### Source excerpt
^^^^

One reason I can't quite wrap my mind around the fact that it's April already (though thankfully temperatures outside are starting to provide evidence that it's really so!) is that it means we're rounding the corner and heading down the homestretch of our first homeschool year.
Having gotten almost an entire year under our belts, I'm letting myself chuckle a bit as I peruse catalogs and begin to place orders for books and supplies for next year. I still love reading over curriculum suggestions and planning what to use, but I feel much more realistic (in a good way) about what we might need and what might work for us and our particular learning/teaching styles.
I spent a lot of time poring over books and catalogs in the years before we officially started homeschooling. I read The Well-Trained Mind (at least major portions of it) long before the sweet girl was even born. I've put thought into educational philosophies and approaches and why we felt called to do this. That's all good, but after a while, one begins to realize that "ideals" (whether in books, curriculum catalogs, or fellow homeschoolers' blogs) are always going to look a bit different "on the ground" when you begin to try to work them out in actual practice with your actual five year old and in your actual family's home and life situation.
I had one of those humbling, practical moments last week that just made me laugh. We've been concentrating a lot on handwriting this year. I knew going into the K year that it would be a challenge for the sweet girl, whose fine motor skills have always lagged a bit. And I confess I was nervous about teaching the mechanics of handwriting. I could barely remember learning to write myself, and I was pretty sure I was clueless about how to teach someone else to do it.
We've been using Handwriting Without Tears, a program I highly recommend. We seemed to be the ideal candidates for it. I still remember the day we started the program -- and S. cried, because she found learning to hold a pencil the correct way so hard. How long ago that seems! I'm pretty sure those were the first and last tears connected with handwriting though. She loves it now; in fact, we do handwriting first thing each morning.
In the fall and early winter, we worked on writing numerals and learning correct formation of capital letters. In later winter and now into spring, we're working on formation of lowercase letters (we've done about 10-12 letters so far, and are learning about 2 new ones per week).
One thing I began realizing about three weeks ago is how much more enthusiastic the sweet girl's response to writing practice is when I give her something "real" to write. Sitting her down with a line of lowercase "t"s and "r"s isn't very exciting, but getting her to write HAPPY BIRTHDAY on her grandmother's card is. She kept showing how hard and happily she could work when given actual words or phrases to copy. We will still practice rows of letters, but for the past three weeks or so, I've been writing a phrase or a short sentence each day on her lined tablet, and she copies it. Most of the time, we're still writing everything in caps, but the rest will come when she's more confident of those lowercase letters.
For a while, we had no shortage of things to write: HAPPY ST. PATRICK'S DAY! or TODAY IS THE FIRST DAY OF SPRING. Sometimes I write something quite mundane, like TODAY IS FRIDAY or THE SUN IS SHINING. But she's been wanting to branch out and learn to write other things, and she's been particularly taken with the idea of writing out some of the things she sees written in books, especially those books she's learning to read.
Great! I thought. We're beginning copy work! We're on our way to practicing the kinds of copy work I read about in homeschooling books, all those months and years ago. Copy work where you provide students with excellent writing examples, beautiful prose from stories, inspiring quotes, encouraging words from Scripture. I had borrowed the idea when I'd had her practice her capital G's at Christmas time, by writing "GLORY TO GOD!" and illustrating the page with angels.

^^^^

### Written task a
Edit the listing from the line with "collectors: C. R. Fraser-Jenkins" through its last line, changing "collector number" to "field number" and leaving everything else the same. Give only those lines.
The listing is unrelated to the homeschooling post.

^^^^

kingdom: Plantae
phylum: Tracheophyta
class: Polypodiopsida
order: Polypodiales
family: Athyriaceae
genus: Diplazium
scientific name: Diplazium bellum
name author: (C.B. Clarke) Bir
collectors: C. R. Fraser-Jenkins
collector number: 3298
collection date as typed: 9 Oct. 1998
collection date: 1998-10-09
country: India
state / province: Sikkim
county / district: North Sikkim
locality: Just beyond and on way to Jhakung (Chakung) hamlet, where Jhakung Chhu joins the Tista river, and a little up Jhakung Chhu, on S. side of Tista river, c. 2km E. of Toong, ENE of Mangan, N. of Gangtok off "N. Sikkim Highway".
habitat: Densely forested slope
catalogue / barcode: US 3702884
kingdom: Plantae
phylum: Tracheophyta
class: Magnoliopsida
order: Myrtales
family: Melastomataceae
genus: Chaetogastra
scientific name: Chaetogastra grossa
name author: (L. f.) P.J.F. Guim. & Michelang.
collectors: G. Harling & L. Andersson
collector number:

^^^^

### Written task b
Write out the homeschooling post word for word, from "Great! I thought." to "page with angels.".

### Answer a
collectors: C. R. Fraser-Jenkins
field number: 3298
collection date as typed: 9 Oct. 1998
collection date: 1998-10-09
country: India
state / province: Sikkim
county / district: North Sikkim
locality: Just beyond and on way to Jhakung (Chakung) hamlet, where Jhakung Chhu joins the Tista river, and a little up Jhakung Chhu, on S. side of Tista river, c. 2km E. of Toong, ENE of Mangan, N. of Gangtok off "N. Sikkim Highway".
habitat: Densely forested slope
catalogue / barcode: US 3702884
kingdom: Plantae
phylum: Tracheophyta
class: Magnoliopsida
order: Myrtales
family: Melastomataceae
genus: Chaetogastra
scientific name: Chaetogastra grossa
name author: (L. f.) P.J.F. Guim. & Michelang.
collectors: G. Harling & L. Andersson
field number:

### Answer b
Great! I thought. We're beginning copy work! We're on our way to practicing the kinds of copy work I read about in homeschooling books, all those months and years ago. Copy work where you provide students with excellent writing examples, beautiful prose from stories, inspiring quotes, encouraging words from Scripture. I had borrowed the idea when I'd had her practice her capital G's at Christmas time, by writing "GLORY TO GOD!" and illustrating the page with angels.